The data:
[Start of section]

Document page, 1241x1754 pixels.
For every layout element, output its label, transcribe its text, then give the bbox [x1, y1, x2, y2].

[End of section]
[Start of section]

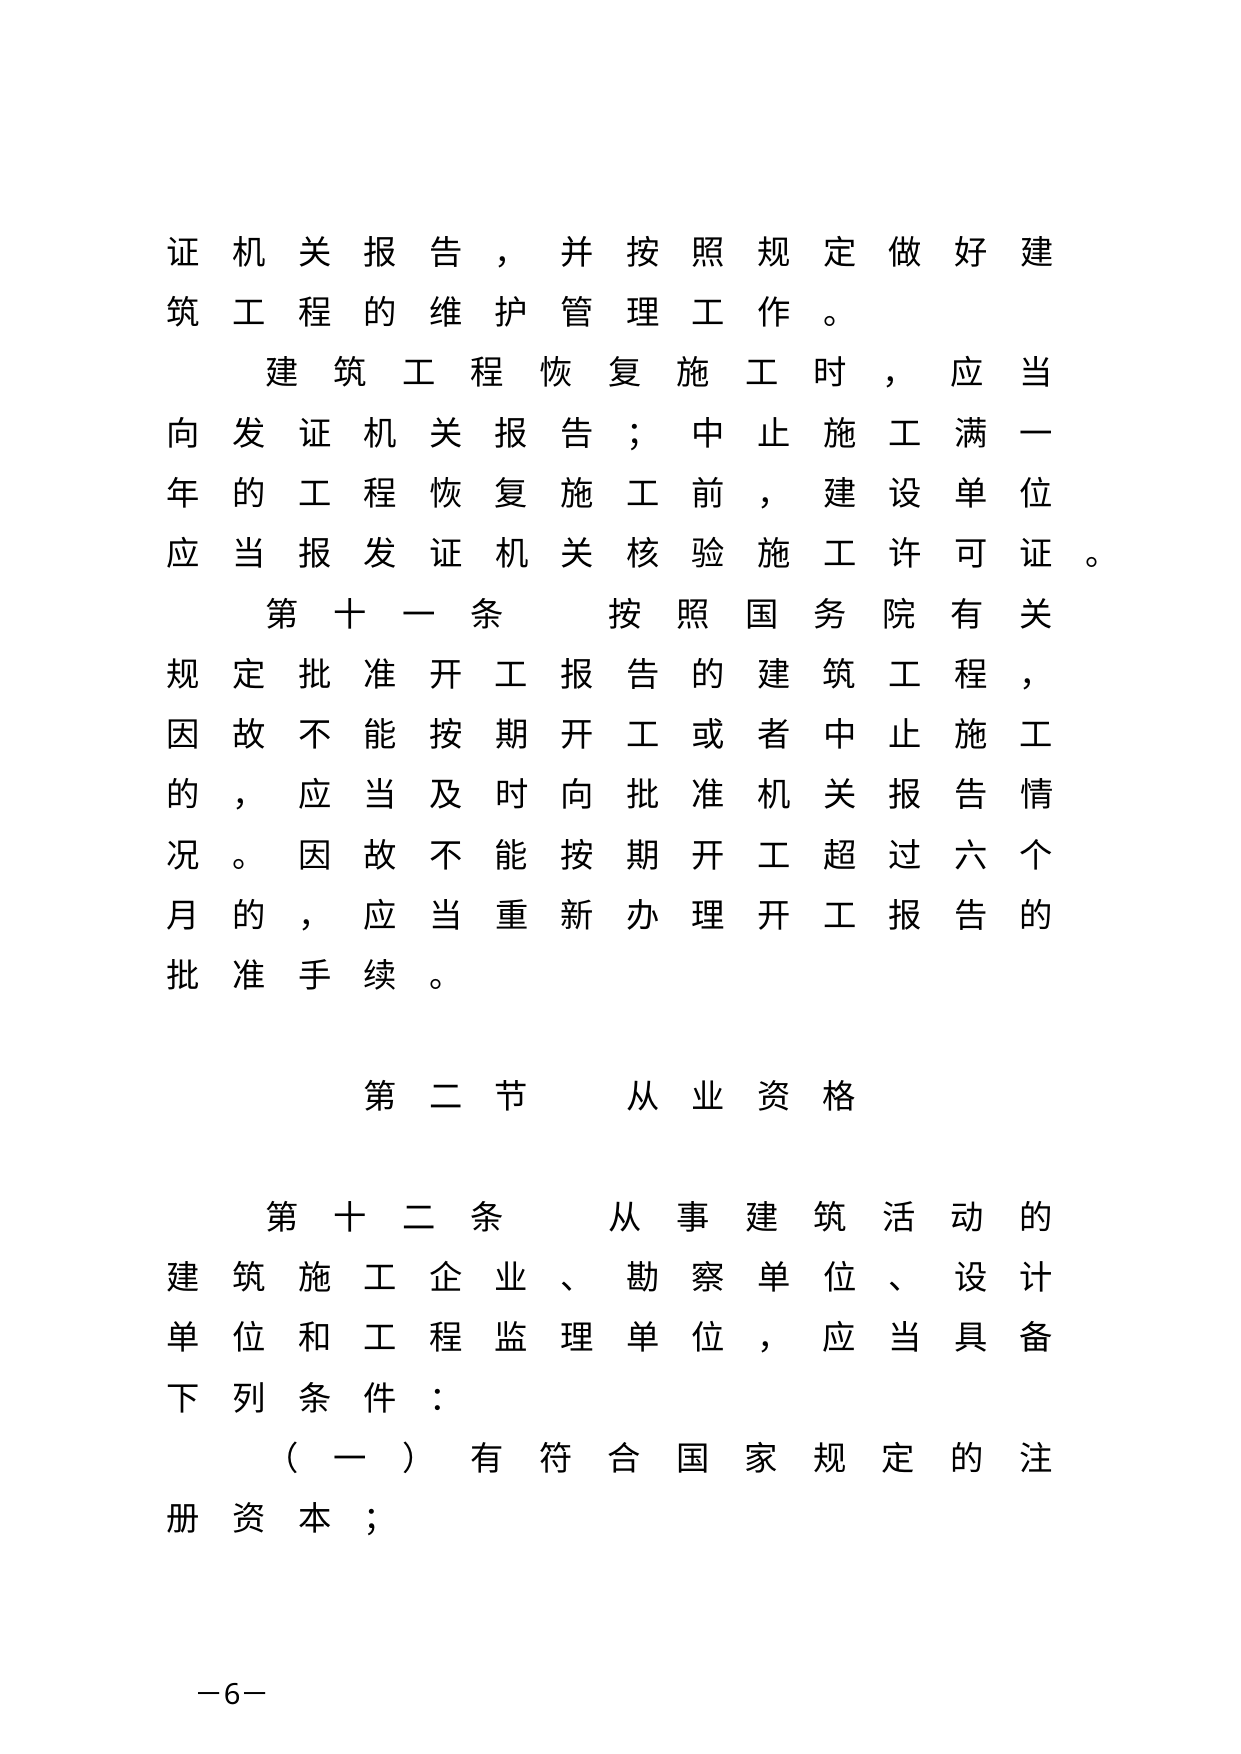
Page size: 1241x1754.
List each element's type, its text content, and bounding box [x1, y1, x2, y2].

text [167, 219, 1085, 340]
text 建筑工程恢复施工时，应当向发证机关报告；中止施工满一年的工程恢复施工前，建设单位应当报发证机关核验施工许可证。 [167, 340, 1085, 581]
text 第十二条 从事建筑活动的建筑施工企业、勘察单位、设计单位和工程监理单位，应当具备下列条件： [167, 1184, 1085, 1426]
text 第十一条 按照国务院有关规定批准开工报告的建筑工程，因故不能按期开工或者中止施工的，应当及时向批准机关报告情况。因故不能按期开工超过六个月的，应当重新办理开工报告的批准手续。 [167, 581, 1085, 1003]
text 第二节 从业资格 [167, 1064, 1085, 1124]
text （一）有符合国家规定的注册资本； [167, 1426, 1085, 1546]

[End of section]

The lines above, starting at the one with "Document page, 1241x1754 pixels." and ending at the one with "For every layout", are the only ones to return, exactly as written.

Solution for this problem:
Document page, 1241x1754 pixels.
For every layout element, output its label, transcribe its text, then give the bbox [x1, y1, x2, y2].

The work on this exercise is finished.